The record links to 2 conditions, with Drinking Heavy appearing as the primary indexed condition, and to 2 interventions — of which eCHECKUP TO GO is the first listed. Interventions can include drugs, devices, procedures, behavioral programs, or observational arms, and each is tracked as a separate registry field so that downstream queries can filter accurately. When a trial lists multiple interventions, it usually reflects a multi-arm design or a comparison protocol rather than a single treatment being tested in isolation. The brief summary published in the registry is the clearest source of protocol intent and should be read before drawing conclusions from any sidebar tags.
Geographic footprint matters for practical reasons: NCT06365125 reports 1 study location spanning 1 distinct geographic area — top geographies include Massachusetts. A larger site network tends to correlate with broader recruitment capacity, but it does not imply anything about study quality, and site-level enrollment status can diverge from the overall registry status shown above. Every data point on this page comes from the public ClinicalTrials.gov dataset and is reproduced here for reference only; it is not a medical recommendation, an endorsement of the sponsor, or an invitation to enroll. Verify current status, eligibility criteria, and contact details directly at ClinicalTrials.gov, and discuss any participation decision with your own healthcare provider.
Frequently Asked Questions
What is clinical trial NCT06365125 about?
NCT06365125 is a clinical study titled "College Student Daily Life and Alcohol Use Study". Heavy alcohol use among college students is associated with a range of negative consequences. However, college students rarely seek resources or treatment to change their alcohol use. Brief alcohol interventions (BAIs) have been developed as an alternative method to address heavy alcohol use among c...
What is the current status of trial NCT06365125?
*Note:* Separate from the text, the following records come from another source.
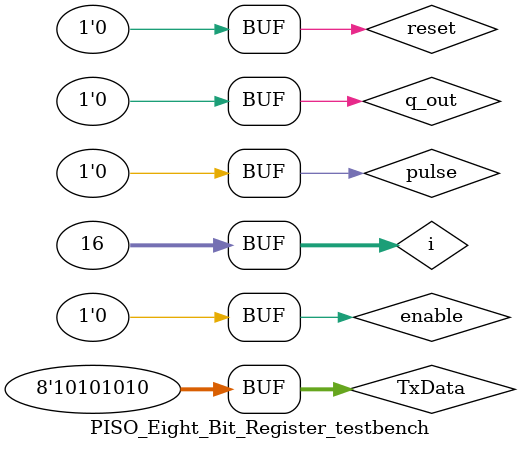
<source format=sv>

module PISO_Eight_Bit_Register(enable, TxData, pulse, reset, q_out);

	input logic [7:0] TxData; //TxData
	input pulse, reset, enable;
	logic [9:0] mux_in, D;
	output logic q_out = 1;
	
	localparam START_BIT = 1'b0,
				STOP_BIT = 1'b1;
	
	//module Mux_2_to_1(select, in1, in2, out);
	Mux_2_to_1 Mux0(enable, 1'b0, STOP_BIT, D[9]);
	//module D_flip_flop(enable, pulse, reset, q);
	D_flip_flop D0(D[9], pulse, reset, mux_in[0]);
	
	Mux_2_to_1 Mux1(enable, mux_in[0], TxData[7], D[8]);
	D_flip_flop D1(D[8], pulse, reset, mux_in[1]);
	
	Mux_2_to_1 Mux2(enable, mux_in[1], TxData[6], D[7]);
	D_flip_flop D2(D[7], pulse, reset, mux_in[2]);
	
	Mux_2_to_1 Mux3(enable, mux_in[2], TxData[5], D[6]);
	D_flip_flop D3(D[6], pulse, reset, mux_in[3]);
	
	Mux_2_to_1 Mux4(enable, mux_in[3], TxData[4], D[5]);
	D_flip_flop D4(D[5], pulse, reset, mux_in[4]);
	
	Mux_2_to_1 Mux5(enable, mux_in[4], TxData[3], D[4]);
	D_flip_flop D5(D[4], pulse, reset, mux_in[5]);
	
	Mux_2_to_1 Mux6(enable, mux_in[5], TxData[2], D[3]);
	D_flip_flop D6(D[3], pulse, reset, mux_in[6]);
	
	Mux_2_to_1 Mux7(enable, mux_in[6], TxData[1], D[2]);
	D_flip_flop D7(D[2], pulse, reset, mux_in[7]);
	
	Mux_2_to_1 Mux8(enable, mux_in[7], TxData[0], D[1]);
	D_flip_flop D8(D[1], pulse, reset, mux_in[8]);
	
	Mux_2_to_1 Mux9(enable, mux_in[8], START_BIT, D[0]);
	D_flip_flop D9(D[0], pulse, reset, q_out);
	

endmodule

module PISO_Eight_Bit_Register_testbench;

	logic [7:0] TxData;
	logic enable, pulse, reset;
	logic q_out = 0;
	
	integer i = 0;
	PISO_Eight_Bit_Register DUT(enable, TxData, pulse, reset, q_out);
	initial begin
	
		TxData = 8'b10101010;
		
		reset = 0;
			pulse = 1;
			#10;
			pulse = 0;
			#10;
			reset = 1;
		enable = 1;
	
			//pulse = 1;
			//#10;
			//pulse = 0;
			//#10;
			pulse = 1;
			#10;
			pulse = 0;
			#10;
			enable = 0;

		for (i = 0; i < 16; i++) begin
			pulse = 1;
			#10;
			pulse = 0;
			#10;
		end
		
		reset = 0;
		
		enable = 1;
	
			//pulse = 1;
			//#10;
			//pulse = 0;
			//#10;
			pulse = 1;
			#10;
			pulse = 0;
			#10;
			enable = 0;

		for (i = 0; i < 16; i++) begin
			pulse = 1;
			#10;
			pulse = 0;
			#10;
		end
		
	
	
	end
	
endmodule	
</source>
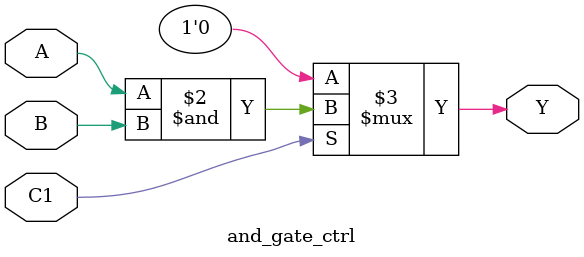
<source format=v>
module and_gate_ctrl (
    input A,
    input B,
    input C1,
    output Y
);

    assign Y = (C1 == 1'b1) ? (A & B) : 1'b0;

endmodule
</source>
This trial is currently active not recruiting. It is a NA study. The enrollment target is 129 participants. The study started on 2024-03-22. Estimated completion is 2025-05-01.
What conditions does trial NCT06365125 study?
This clinical trial studies the following conditions: Drinking Heavy, Drinking, College. These conditions were identified from the trial registry and reflect the primary focus areas of the research.
What interventions are being tested in trial NCT06365125?
The interventions under investigation include: eCHECKUP TO GO (BEHAVIORAL), Text messaging boosters (BEHAVIORAL). Each intervention is being evaluated for safety and efficacy as part of this clinical study.
Who is sponsoring clinical trial NCT06365125?
This trial is sponsored by Boston University Charles River Campus, which has 148 total clinical trials registered on ClinicalTrials.gov. The sponsor is responsible for the study's design, funding, and regulatory compliance.
Where is trial NCT06365125 being conducted?
This trial has 1 study location across Massachusetts. Contact the study sites directly through ClinicalTrials.gov for enrollment availability.